A nationwide database confirmed the sharp reduction of adult cardiac surgery volumes and unexpectedly high procedural mortality during the COVID pandemic, one group reported.
Surgical cases had been fairly stable month to month until they dropped to 12,000 across the country during the month of April 2020, a 53% reduction (65% drop in elective cases and a 40% reduction in non-elective cases) from the 2019 monthly average that roughly coincided with the first wave of the pandemic.
The Mid-Atlantic and New England regions, hit hardest by COVID during the first surge, showed the biggest drops of cardiac surgery volumes (71% and 63% reductions, respectively). The Mid-Atlantic in particular had a whopping 75% reduction in elective cases and a 59% decline in non-elective ones in April, reported Tom Nguyen, MD, of University of California San Francisco, at the Society of Thoracic Surgeons (STS) virtual meeting.
These two regions also had spikes in operative mortality: their observed-to-expected (O/E) ratio for mortality rose by 75% from below 1.0 before the pandemic to nearly 1.2 in April. In particular, O/E mortality for isolated coronary artery bypass grafting (CABG) surgeries there jumped by 148%.
Meanwhile, other geographic regions in the U.S. had O/E operative mortality stable at around 1.2, according to the researcher.
“During the COVID-19 pandemic, cardiac surgery volumes suffered dramatically, particularly in New England and Mid Atlantic regions, with a significant increase in the expected mortality,” Nguyen concluded.
According to him, the “COVID effect” on mortality likely represents a combination of lack of preparedness, surgery in the setting of dwindling hospital resources, the volume-outcome relationship in surgery, and selection bias for urgent or salvage cases during the pandemic.
“Now that we know a little more about COVID, we’re not seeing as much mortality in the hospital,” he said, noting that additional research is being planned using other STS tools.
The study was based on the STS Adult Cardiac Surgery Database, with data on the pandemic linked from the Johns Hopkins COVID-19 database.
This report is the “largest description” of how COVID has affected surgical volumes and outcomes in the U.S., Nguyen said.

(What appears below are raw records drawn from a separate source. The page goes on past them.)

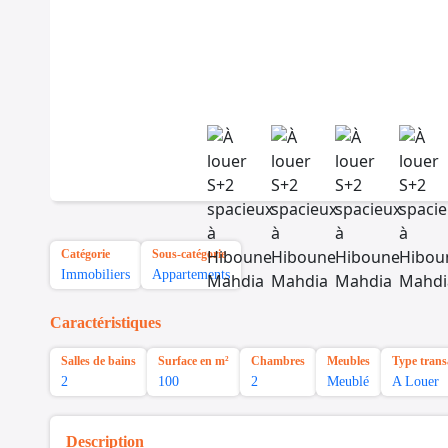
Catégorie
Sous-catégorie
Immobiliers
Appartements
Caractéristiques
Salles de bains
Surface en m²
Chambres
Meubles
Type trans
2
100
2
Meublé
A Louer
Description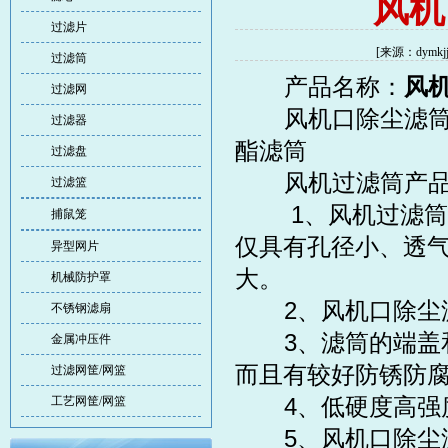
风机
过滤片
[来源：dymk
过滤筒
产品名称：
风
过滤网
风机口除尘滤筒材
过滤器
酯滤筒
过滤盘
风机
过滤筒
产
过滤篮
1、风机过滤筒选
捕鼠笼
仅具有孔径小、透
异型网片
大。
机械防护罩
2、风机口除尘滤
不锈钢滤扇
3、滤筒的端盖和
金属冲压件
而且有较好防锈防
过滤网筐/网篮
4、低硬度高强度
工艺网筐/网篮
5、风机口除尘滤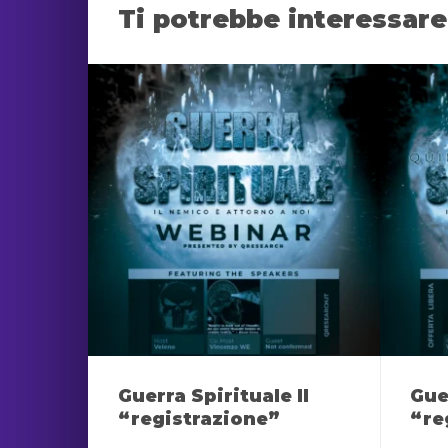
Ti potrebbe interessar
Guerra Spirituale II
Gue
“registrazione”
“re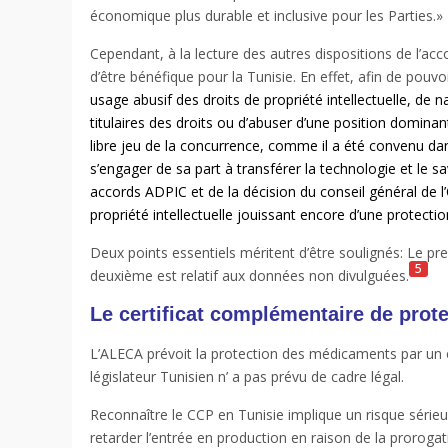
économique plus durable et inclusive pour les Parties.»
Cependant, à la lecture des autres dispositions de l’accord
d’être bénéfique pour la Tunisie. En effet, afin de pouvoi
usage abusif des droits de propriété intellectuelle, de na
titulaires des droits ou d’abuser d’une position domin
libre jeu de la concurrence, comme il a été convenu da
s’engager de sa part à transférer la technologie et le sa
accords ADPIC et de la décision du conseil général de 
propriété intellectuelle jouissant encore d’une protectio
Deux points essentiels méritent d’être soulignés: Le pre
5
deuxième est relatif aux données non divulguées.
Le certificat complémentaire de prot
L’ALECA prévoit la protection des médicaments par un ce
législateur Tunisien n’ a pas prévu de cadre légal.
Reconnaître le CCP en Tunisie implique un risque sérieu
retarder l’entrée en production en raison de la proroga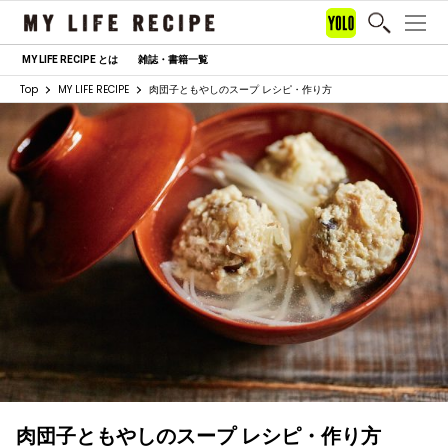
MY LIFE RECIPE とは
雑誌・書籍一覧
Top
MY LIFE RECIPE
肉団子ともやしのスープ レシピ・作り方
肉団子ともやしのスープ レシピ・作り方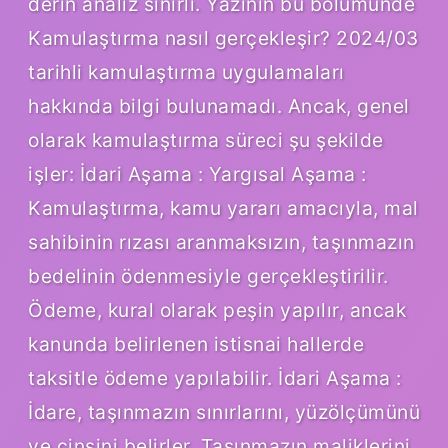
derin analiz sınırlı. Yazının bu bölümünde
Kamulaştırma nasıl gerçekleşir? 2024/03
tarihli kamulaştırma uygulamaları
hakkında bilgi bulunamadı. Ancak, genel
olarak kamulaştırma süreci şu şekilde
işler: İdari Aşama : Yargısal Aşama :
Kamulaştırma, kamu yararı amacıyla, mal
sahibinin rızası aranmaksızın, taşınmazın
bedelinin ödenmesiyle gerçekleştirilir.
Ödeme, kural olarak peşin yapılır, ancak
kanunda belirlenen istisnai hallerde
taksitle ödeme yapılabilir. İdari Aşama :
İdare, taşınmazın sınırlarını, yüzölçümünü
ve cinsini belirler. Taşınmazın maliklerini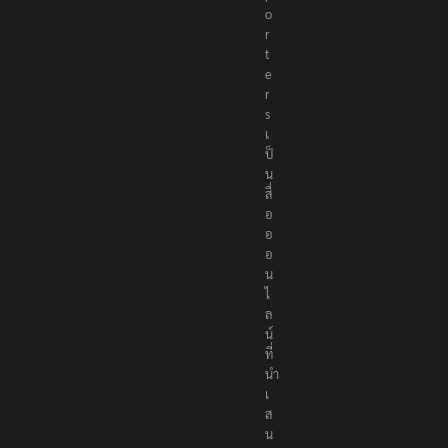
o
r
t
e
r
s
เ
ป็
น
สื่
อ
อ
อ
น
ไ
ล
น์
ที่
นำ
เ
ส
น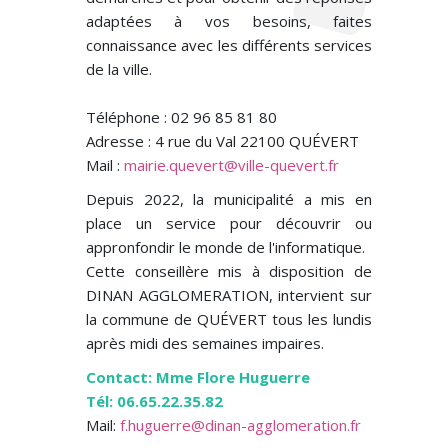
adaptées à vos besoins, faites
connaissance avec les différents services
de la ville.
Téléphone : 02 96 85 81 80
Adresse : 4 rue du Val 22100 QUÉVERT
Mail :
mairie.quevert@ville-quevert.fr
Depuis 2022, la municipalité a mis en
place un service pour découvrir ou
appronfondir le monde de l'informatique.
Cette conseillère mis à disposition de
DINAN AGGLOMERATION, intervient sur
la commune de QUÉVERT tous les lundis
après midi des semaines impaires.
Contact: Mme Flore Huguerre
Tél: 06.65.22.35.82
Mail:
f.huguerre@dinan-agglomeration.fr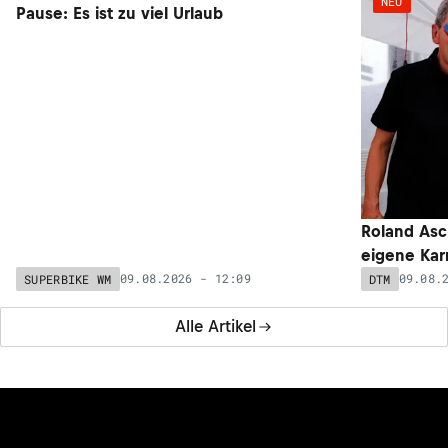
NEU
NEU
Axel Bassani (Bimota) kritisiert lange SBK-
Roland Asc
Pause: Es ist zu viel Urlaub
eigene Kar
09.08.2026 - 12:09
09.08.
SUPERBIKE WM
DTM
Alle Artikel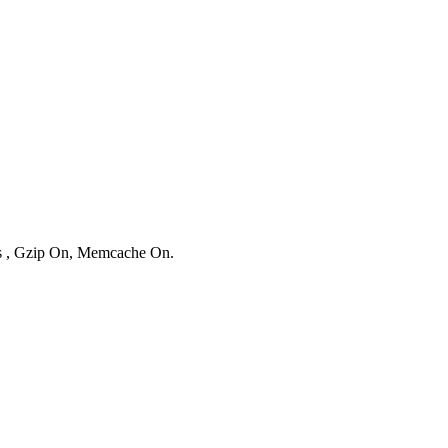
es , Gzip On, Memcache On.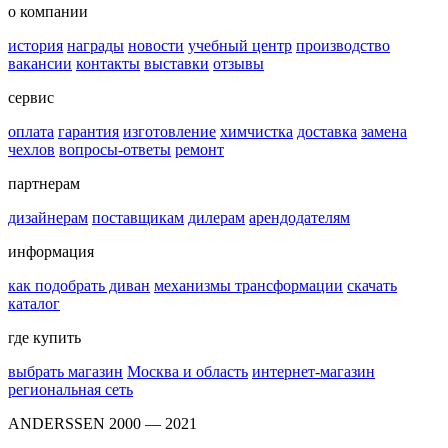
о компании
история
награды
новости
учебный центр
производство
вакансии
контакты
выставки
отзывы
сервис
оплата
гарантия
изготовление
химчистка
доставка
замена
чехлов
вопросы-ответы
ремонт
партнерам
дизайнерам
поставщикам
дилерам
арендодателям
информация
как подобрать диван
механизмы трансформации
скачать
каталог
где купить
выбрать магазин
Москва и область
интернет-магазин
региональная сеть
ANDERSSEN 2000 — 2021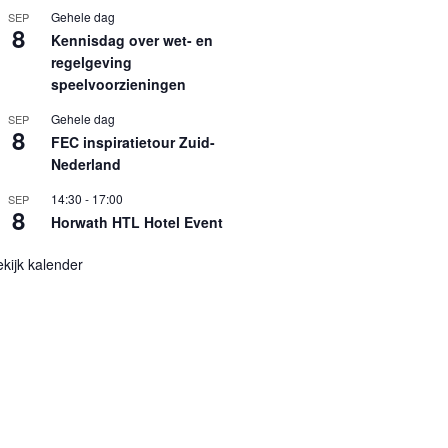
Gehele dag
SEP
8
Kennisdag over wet- en
regelgeving
speelvoorzieningen
Gehele dag
SEP
8
FEC inspiratietour Zuid-
Nederland
14:30
-
17:00
SEP
8
Horwath HTL Hotel Event
kijk kalender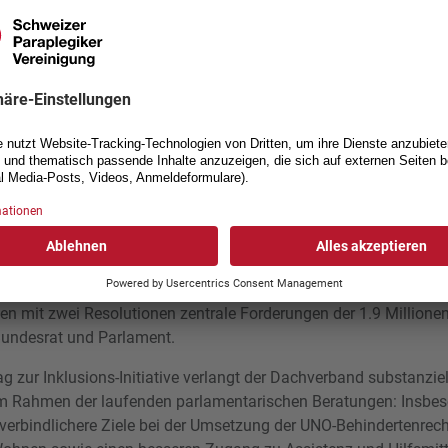
ten im Bereich der Behindertenrechte mit.
tand und bei den Mitgliedern
mmt eine weitere profilierte politische Stimme Einsitz im Vorst
tionalrat ist Leiter des Vereins Cap-Contact und engagierte sich
orstandsmitglied von insieme Waadt. Er übernimmt den Sitz von
h stärker auf sein Engagement für die Inklusions-Initiative konzent
Kandidatur entschlossen hatte (
siehe Medienmitteilung vom
freut es zudem ausserordentlich, dass sich elpos Schweiz dem
isation anschliesst. Der Verein setzt sich für bessere Rahmenb
 ein.
schlag und gesicherte IV gefordert
hten mit zwei Resolutionen zentrale Forderungen der 1.9 Million
undesrat und Parlament.
 zur Inklusions-Initiative verlangt der Dachverband substanziel
 Rahmen der laufenden parlamentarischen Beratungen: Insbeso
verbindlichere Ziele bei der Umsetzung der UNO-Behindertenrec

By July, nationwide case volumes bounced back to approximately pre-pandemic levels — but not exceeding prior volumes, suggesting a continued backlog of surgeries. “Where did these elective cases go? We haven’t seen that deficit come back,” Nguyen said.
Study limitations included the lack of granularity in the dataset; for instance, there was no information on COVID-19 status on an individual patient level. Furthermore, the study did not probe the second or third waves of the pandemic.
Overall, the data confirm a directly correlation between COVID-19 and cardiac surgical volumes, said session discussant Ruggero De Paulis, MD, of The European Hospital in Rome, who asked if the reduction in surgeries might be mitigated by having dedicated COVID hospitals.
This may be a moot point, as Nguyen noted that compared with the first surge last spring, the largest, most recent surge in the pandemic was met with a “more tempered approach” in which business generally didn’t shut down and the stock market stayed healthy.
Nguyen disclosed a relevant relationship with Edwards Lifesciences.